-- Exercise input --
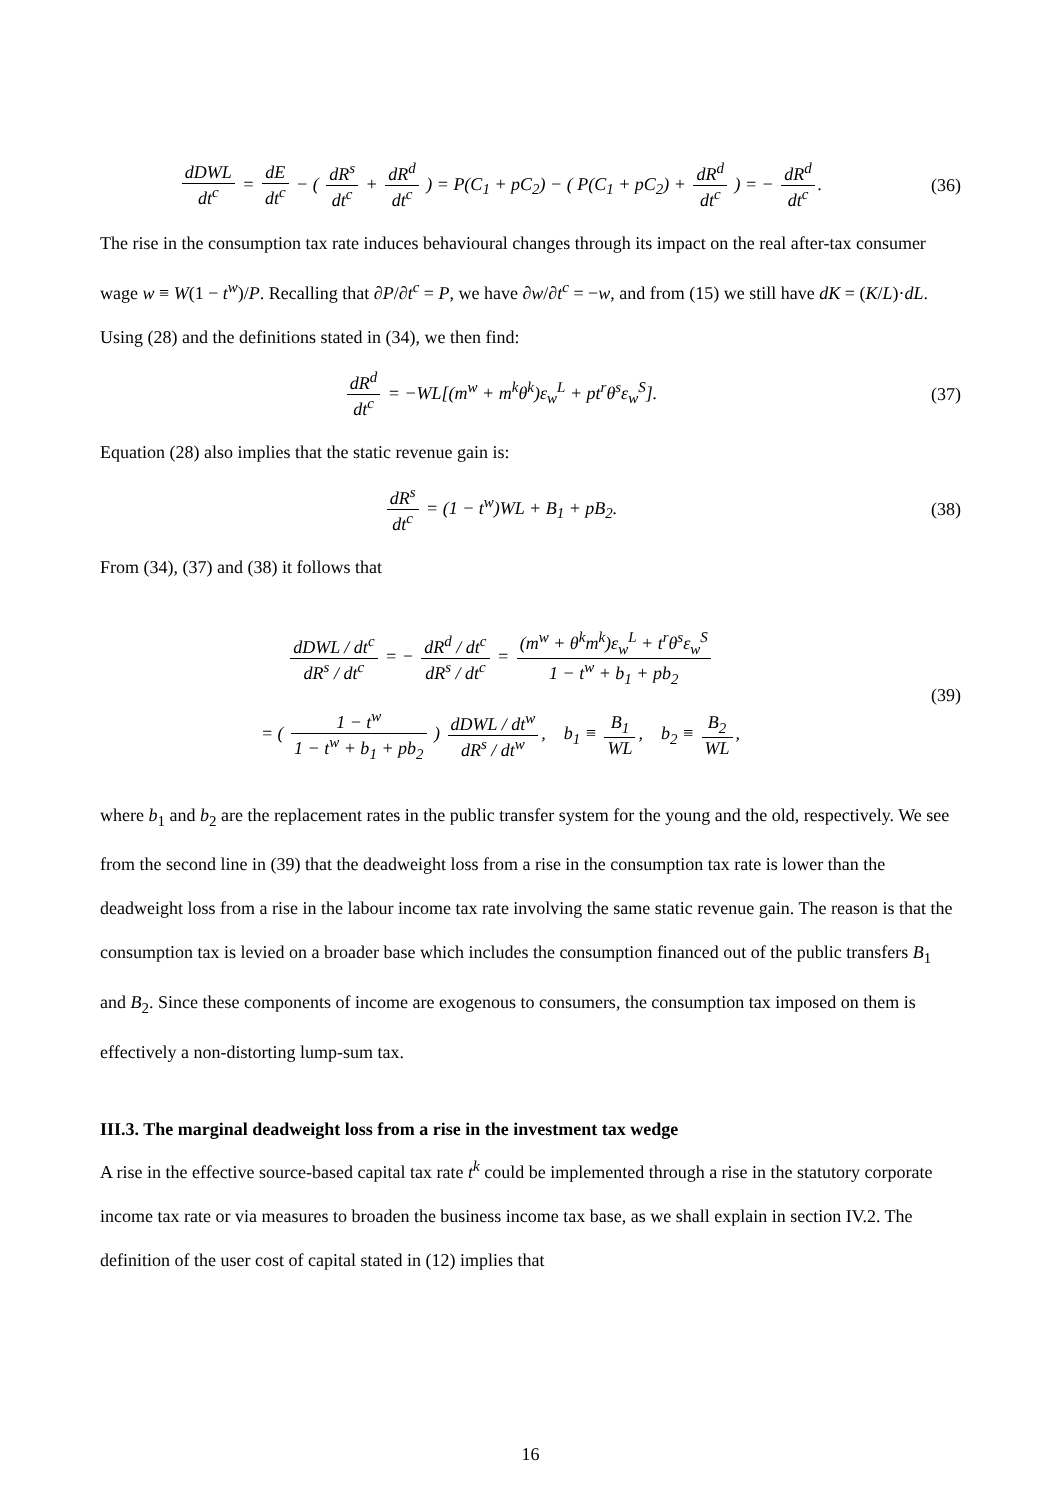dDWL dt<sup>c</sup> = dE dt<sup>c</sup> − ( dR<sup>s</sup> dt<sup>c</sup> + dR<sup>d</sup> dt<sup>c</sup> ) = P(C<sub>1</sub> + pC<sub>2</sub>) − ( P(C<sub>1</sub> + pC<sub>2</sub>) + dR<sup>d</sup> dt<sup>c</sup> ) = − dR<sup>d</sup> dt<sup>c</sup>.
(36)
The rise in the consumption tax rate induces behavioural changes through its impact on the real after-tax consumer wage w ≡ W(1 − t<sup>w</sup>)/P. Recalling that ∂P/∂t<sup>c</sup> = P, we have ∂w/∂t<sup>c</sup> = −w, and from (15) we still have dK = (K/L)·dL. Using (28) and the definitions stated in (34), we then find:
dR<sup>d</sup> dt<sup>c</sup> = −WL[(m<sup>w</sup> + m<sup>k</sup>θ<sup>k</sup>)ε<sub>w</sub><sup>L</sup> + pt<sup>r</sup>θ<sup>s</sup>ε<sub>w</sub><sup>S</sup>].
(37)
Equation (28) also implies that the static revenue gain is:
dR<sup>s</sup> dt<sup>c</sup> = (1 − t<sup>w</sup>)WL + B<sub>1</sub> + pB<sub>2</sub>.
(38)
From (34), (37) and (38) it follows that
dDWL / dt<sup>c</sup> dR<sup>s</sup> / dt<sup>c</sup> = − dR<sup>d</sup> / dt<sup>c</sup> dR<sup>s</sup> / dt<sup>c</sup> = (m<sup>w</sup> + θ<sup>k</sup>m<sup>k</sup>)ε<sub>w</sub><sup>L</sup> + t<sup>r</sup>θ<sup>s</sup>ε<sub>w</sub><sup>S</sup> 1 − t<sup>w</sup> + b<sub>1</sub> + pb<sub>2</sub>
= ( 1 − t<sup>w</sup> 1 − t<sup>w</sup> + b<sub>1</sub> + pb<sub>2</sub> ) dDWL / dt<sup>w</sup> dR<sup>s</sup> / dt<sup>w</sup>, b<sub>1</sub> ≡ B<sub>1</sub> WL, b<sub>2</sub> ≡ B<sub>2</sub> WL,
(39)
where b<sub>1</sub> and b<sub>2</sub> are the replacement rates in the public transfer system for the young and the old, respectively. We see from the second line in (39) that the deadweight loss from a rise in the consumption tax rate is lower than the deadweight loss from a rise in the labour income tax rate involving the same static revenue gain. The reason is that the consumption tax is levied on a broader base which includes the consumption financed out of the public transfers B<sub>1</sub> and B<sub>2</sub>. Since these components of income are exogenous to consumers, the consumption tax imposed on them is effectively a non-distorting lump-sum tax.
III.3. The marginal deadweight loss from a rise in the investment tax wedge
A rise in the effective source-based capital tax rate t<sup>k</sup> could be implemented through a rise in the statutory corporate income tax rate or via measures to broaden the business income tax base, as we shall explain in section IV.2. The definition of the user cost of capital stated in (12) implies that
16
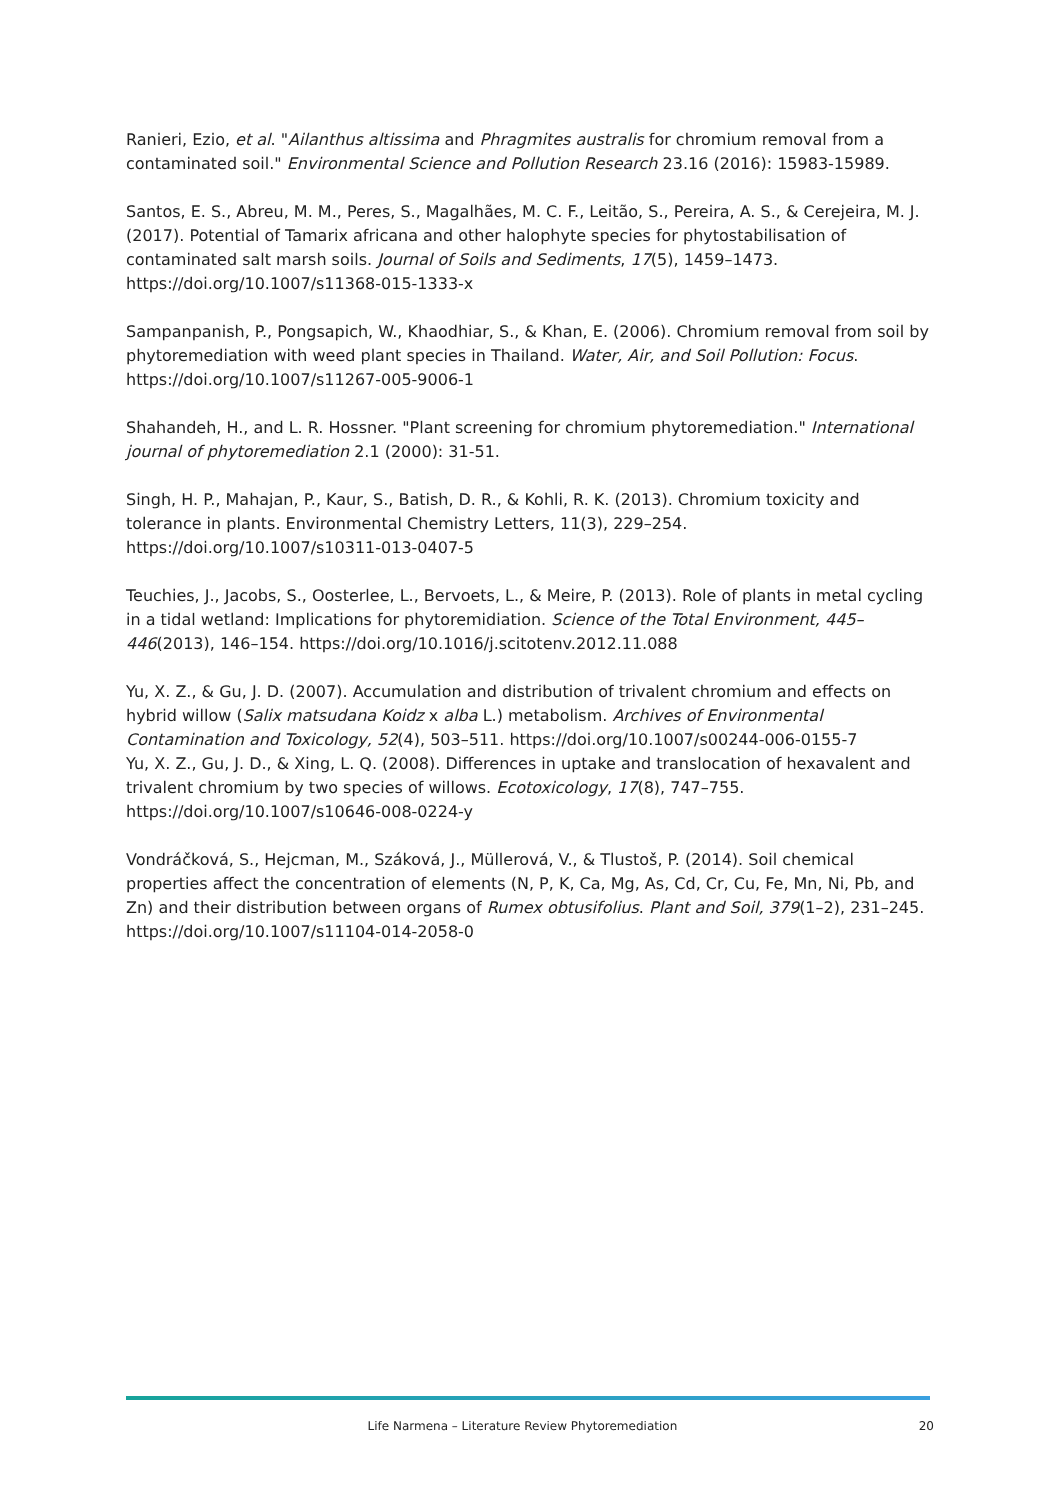Ranieri, Ezio, et al. "Ailanthus altissima and Phragmites australis for chromium removal from a contaminated soil." Environmental Science and Pollution Research 23.16 (2016): 15983-15989.
Santos, E. S., Abreu, M. M., Peres, S., Magalhães, M. C. F., Leitão, S., Pereira, A. S., & Cerejeira, M. J. (2017). Potential of Tamarix africana and other halophyte species for phytostabilisation of contaminated salt marsh soils. Journal of Soils and Sediments, 17(5), 1459–1473. https://doi.org/10.1007/s11368-015-1333-x
Sampanpanish, P., Pongsapich, W., Khaodhiar, S., & Khan, E. (2006). Chromium removal from soil by phytoremediation with weed plant species in Thailand. Water, Air, and Soil Pollution: Focus. https://doi.org/10.1007/s11267-005-9006-1
Shahandeh, H., and L. R. Hossner. "Plant screening for chromium phytoremediation." International journal of phytoremediation 2.1 (2000): 31-51.
Singh, H. P., Mahajan, P., Kaur, S., Batish, D. R., & Kohli, R. K. (2013). Chromium toxicity and tolerance in plants. Environmental Chemistry Letters, 11(3), 229–254. https://doi.org/10.1007/s10311-013-0407-5
Teuchies, J., Jacobs, S., Oosterlee, L., Bervoets, L., & Meire, P. (2013). Role of plants in metal cycling in a tidal wetland: Implications for phytoremidiation. Science of the Total Environment, 445–446(2013), 146–154. https://doi.org/10.1016/j.scitotenv.2012.11.088
Yu, X. Z., & Gu, J. D. (2007). Accumulation and distribution of trivalent chromium and effects on hybrid willow (Salix matsudana Koidz x alba L.) metabolism. Archives of Environmental Contamination and Toxicology, 52(4), 503–511. https://doi.org/10.1007/s00244-006-0155-7
Yu, X. Z., Gu, J. D., & Xing, L. Q. (2008). Differences in uptake and translocation of hexavalent and trivalent chromium by two species of willows. Ecotoxicology, 17(8), 747–755. https://doi.org/10.1007/s10646-008-0224-y
Vondráčková, S., Hejcman, M., Száková, J., Müllerová, V., & Tlustoš, P. (2014). Soil chemical properties affect the concentration of elements (N, P, K, Ca, Mg, As, Cd, Cr, Cu, Fe, Mn, Ni, Pb, and Zn) and their distribution between organs of Rumex obtusifolius. Plant and Soil, 379(1–2), 231–245. https://doi.org/10.1007/s11104-014-2058-0
Life Narmena – Literature Review Phytoremediation 20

-- The task --
Set down exactly the lines of the data above, beginning with the line that has "Teuchies, J., Jacobs, S., Oosterlee, L., Bervoets, L., &" and ending with the line that has "Yu, X. Z., Gu, J.", and no others.

-- Your response --
Teuchies, J., Jacobs, S., Oosterlee, L., Bervoets, L., & Meire, P. (2013). Role of plants in metal cycling in a tidal wetland: Implications for phytoremidiation. Science of the Total Environment, 445–446(2013), 146–154. https://doi.org/10.1016/j.scitotenv.2012.11.088
Yu, X. Z., & Gu, J. D. (2007). Accumulation and distribution of trivalent chromium and effects on hybrid willow (Salix matsudana Koidz x alba L.) metabolism. Archives of Environmental Contamination and Toxicology, 52(4), 503–511. https://doi.org/10.1007/s00244-006-0155-7
Yu, X. Z., Gu, J. D., & Xing, L. Q. (2008). Differences in uptake and translocation of hexavalent and trivalent chromium by two species of willows. Ecotoxicology, 17(8), 747–755. https://doi.org/10.1007/s10646-008-0224-y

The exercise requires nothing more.